As i gaze up at the firm, glistening crust of ceiling i see the glittering moon-milk in a new way; as language, and not just human, dripping down through these slurried layers of time back into the keeping of the womb of pre-history.

This is not one of the great initiation pits, those places of unshackling into the dreaming of rock and fur and salt-wave, those places where the tribe that was the hill and the bird and the river carved its manifesto into your fledgling imagination, it is older even than that. My own thinking seems to have run aground, can go no further back, the tart air is sharp clumps of sacred breath. I make my speechless gestures of prayer and leave. As i come blinking out into drizzly grey light, i have just glimpsed a far older, toothier, stranger world. A world turned upside down.

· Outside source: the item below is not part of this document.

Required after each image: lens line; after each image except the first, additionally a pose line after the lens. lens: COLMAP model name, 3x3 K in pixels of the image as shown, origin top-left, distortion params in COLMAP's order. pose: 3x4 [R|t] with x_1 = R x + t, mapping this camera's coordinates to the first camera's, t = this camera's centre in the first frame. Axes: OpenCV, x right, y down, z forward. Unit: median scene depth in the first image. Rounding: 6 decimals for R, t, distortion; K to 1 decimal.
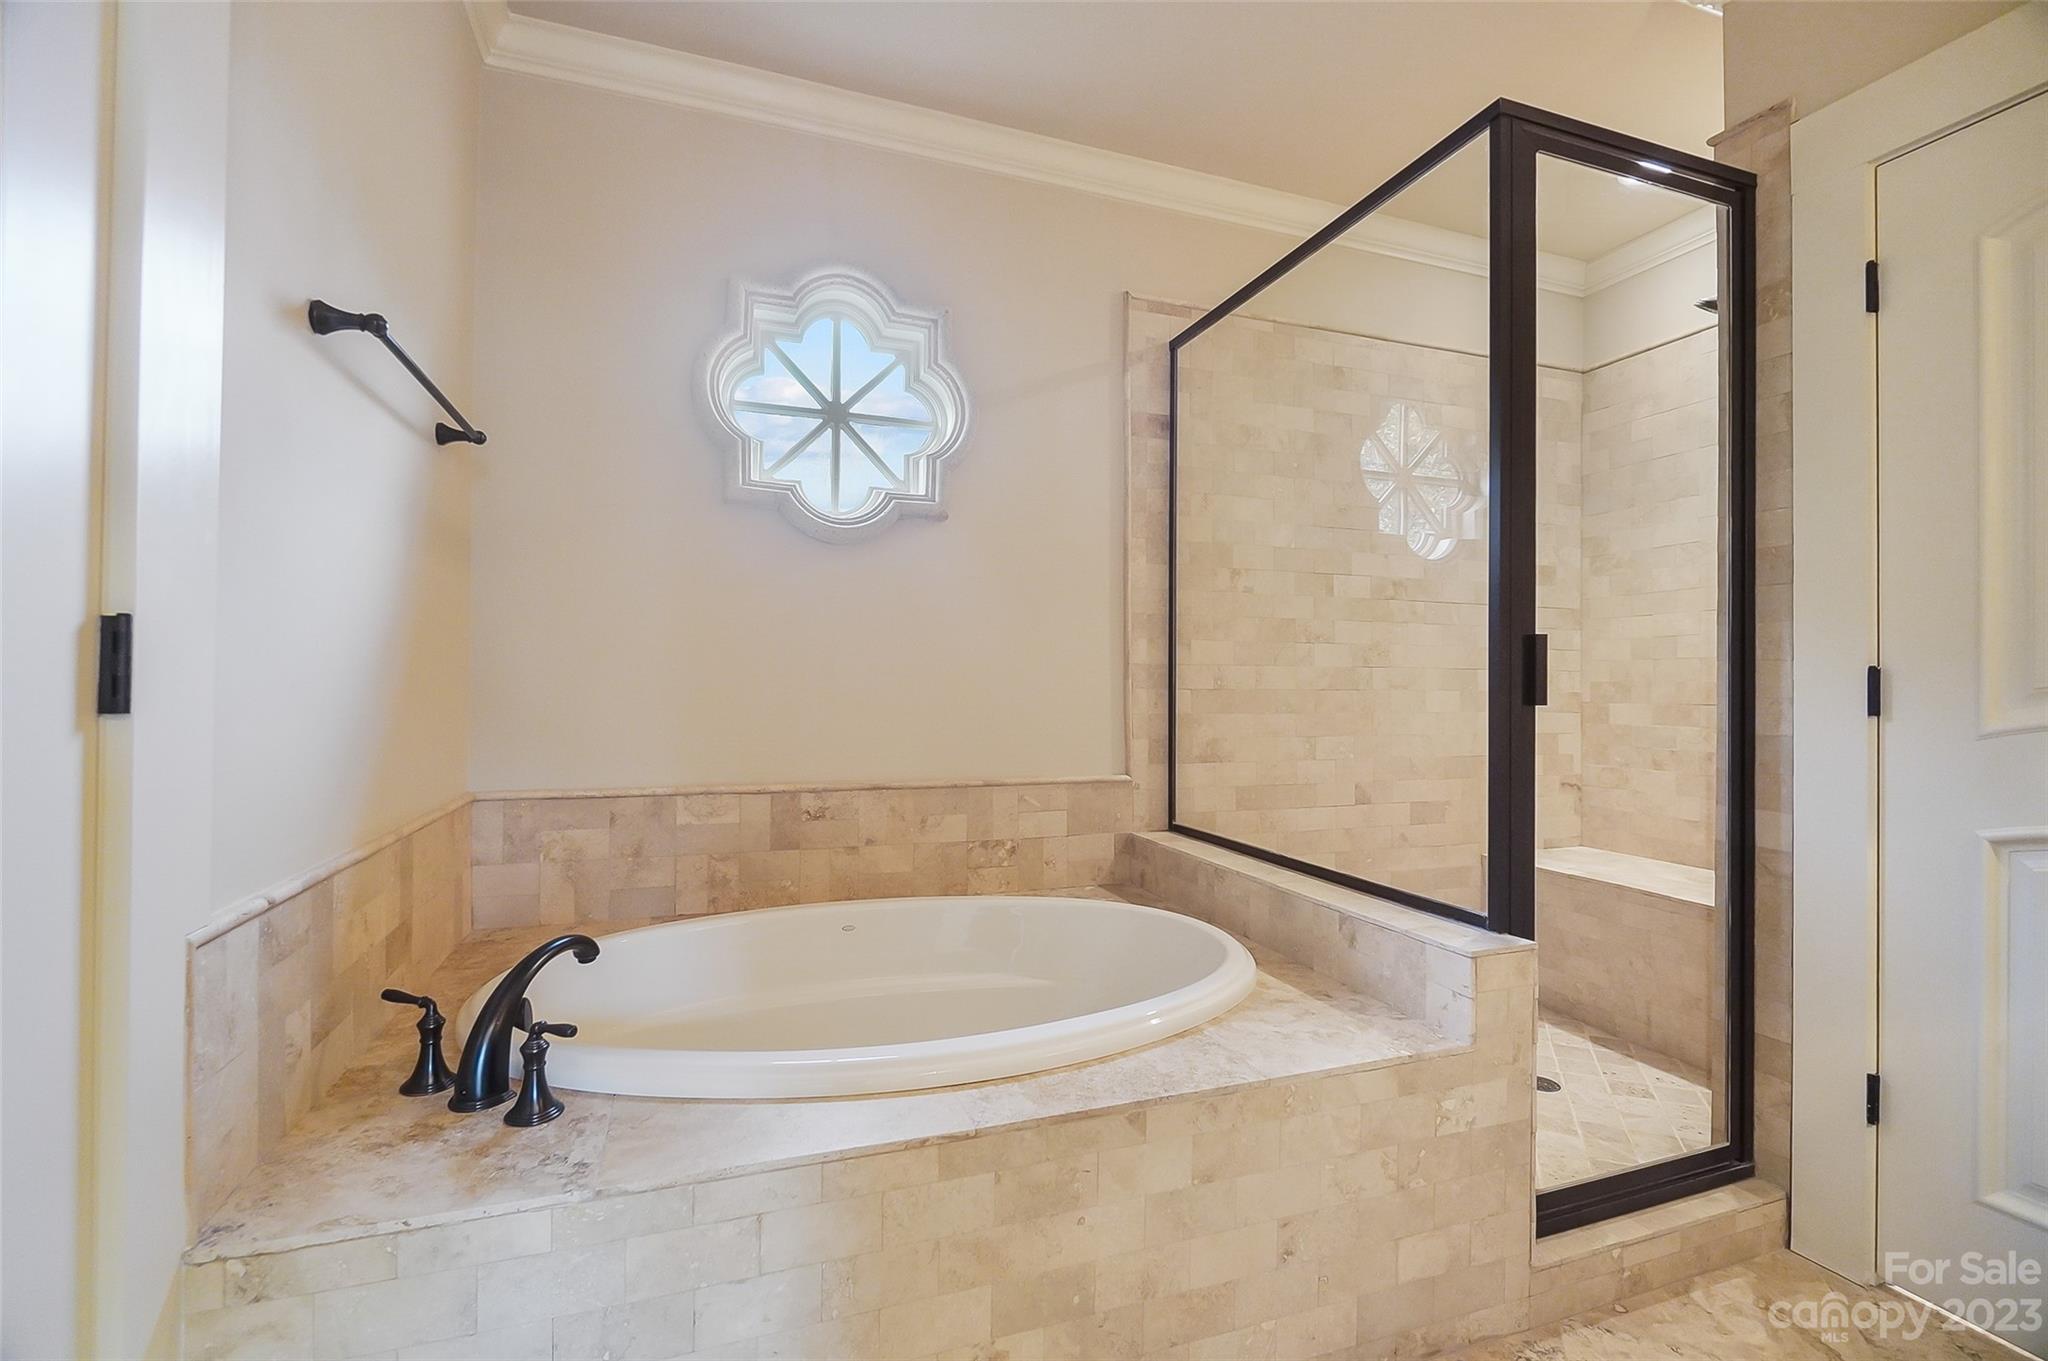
lens RADIAL K [[879.3, 0, 1013.6], [0, 879.3, 681.8], [0, 0, 1]] dist [-0.002632, -0.000296]
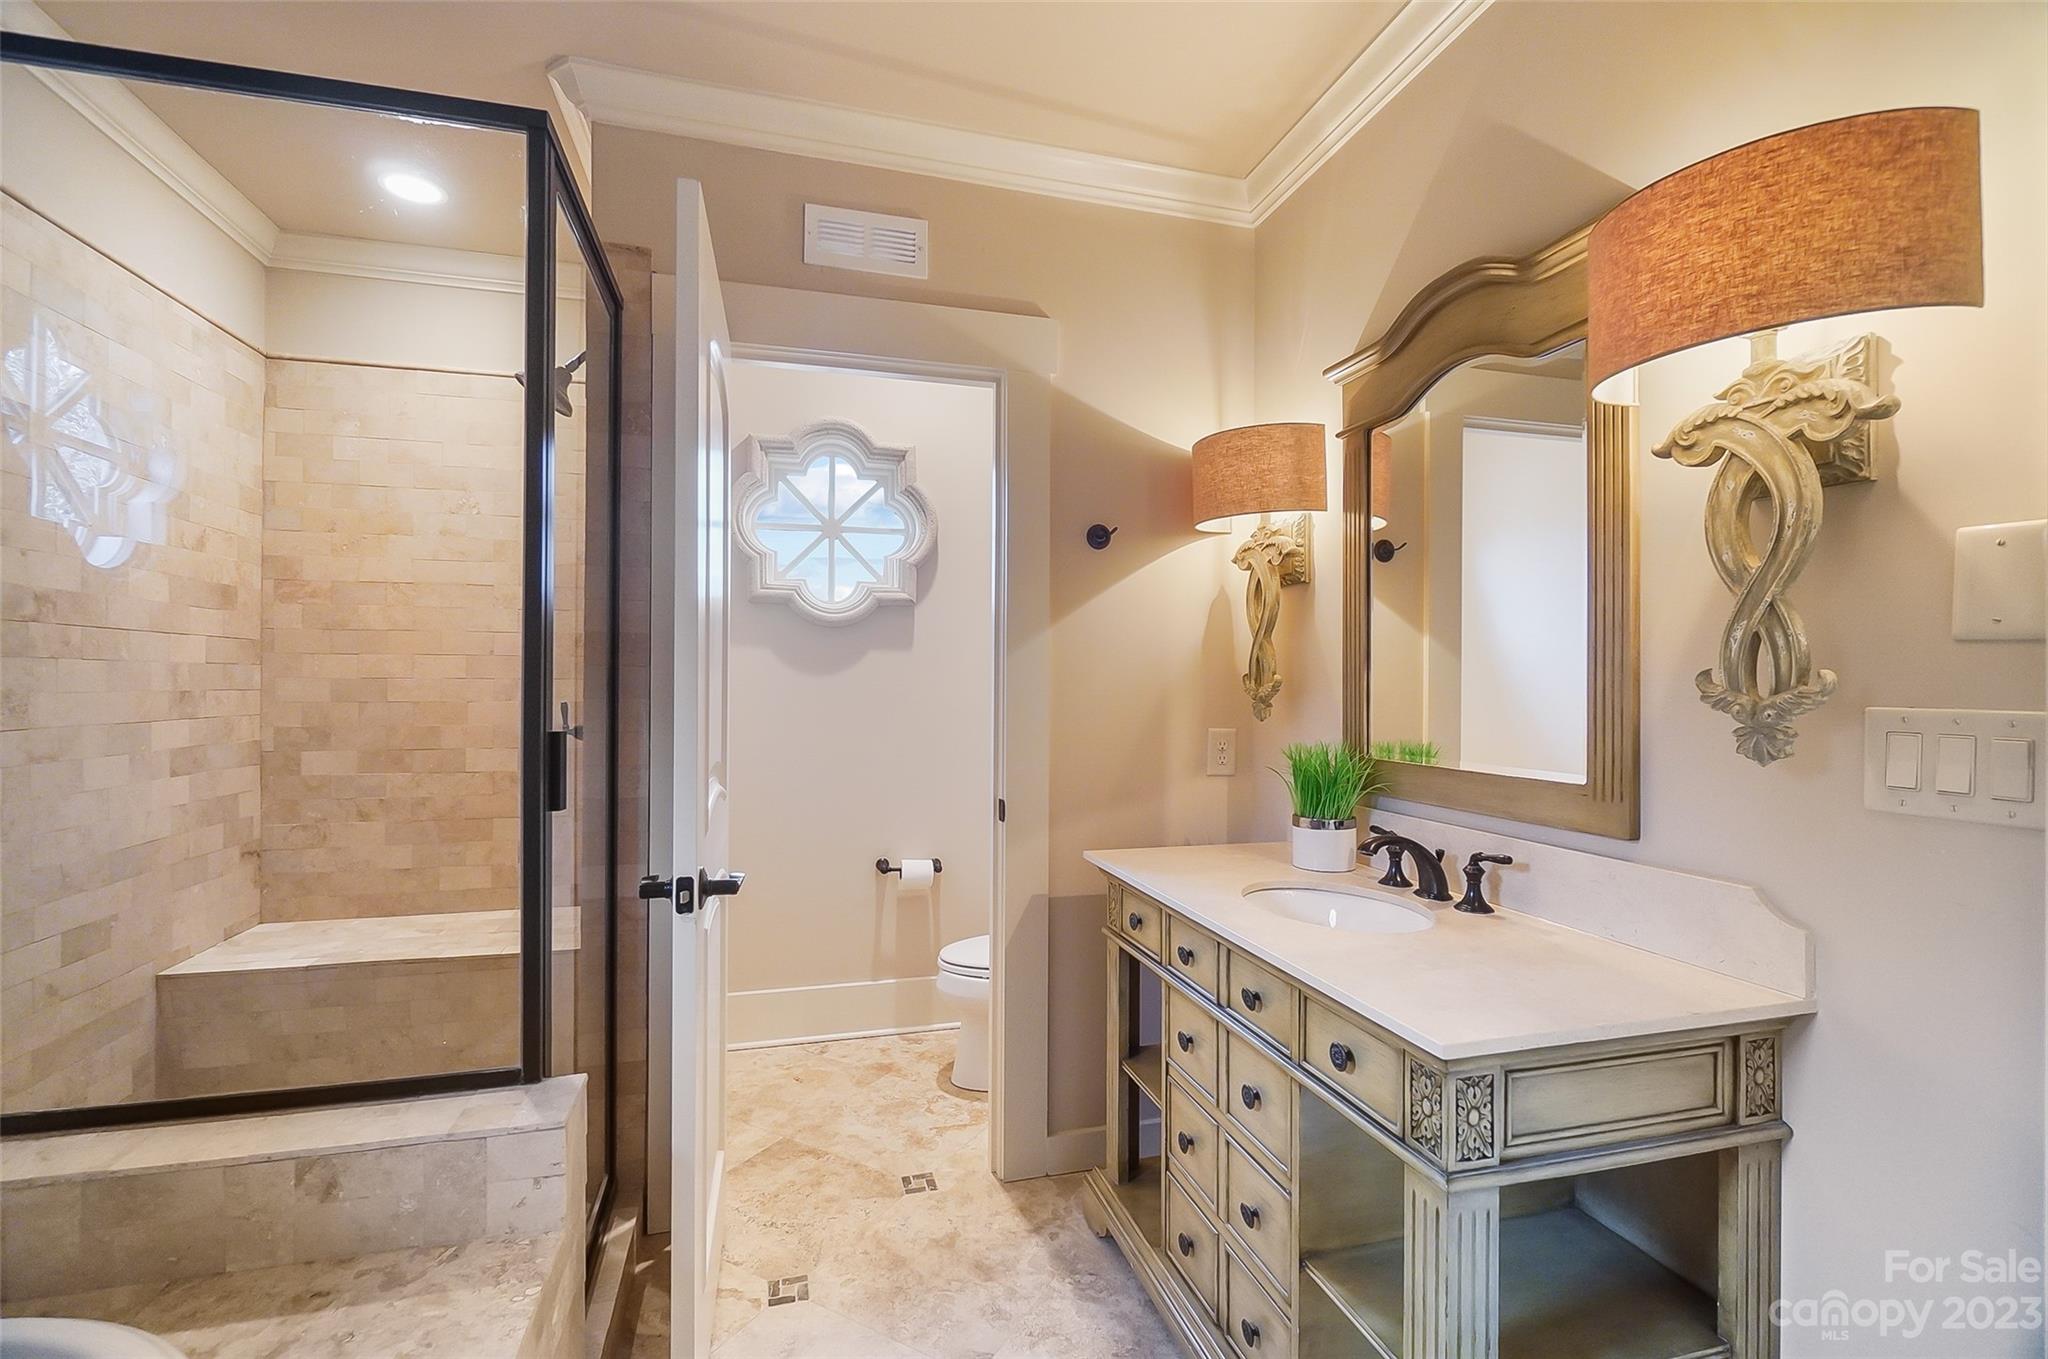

I walk awhile, and surely enter the convivial atmosphere of the river-side Abby Inn, just a short walk from this Underworld and order a pint. Dark beer gathered in, i take my seat on a wooden bench and enjoy its robust settling on my tongue, chewy with plenty of malt. I lose myself watching the rapid scatter of the Dart river over the stones. Despite the knackered chatter of local builders over my shoulder, the aura of the cave still has me, leaves me blurry with questions as i sip the brew.

There’s a lot going on. I can’t quite get a hold back on the world upstairs just yet. I’m sick of things making sense. I thought i knew the moor, but down there, in the brown light flickering on an elephants tooth, i wasn’t so sure. The long departed cave-lion is more indigenous to the moor than i will ever be.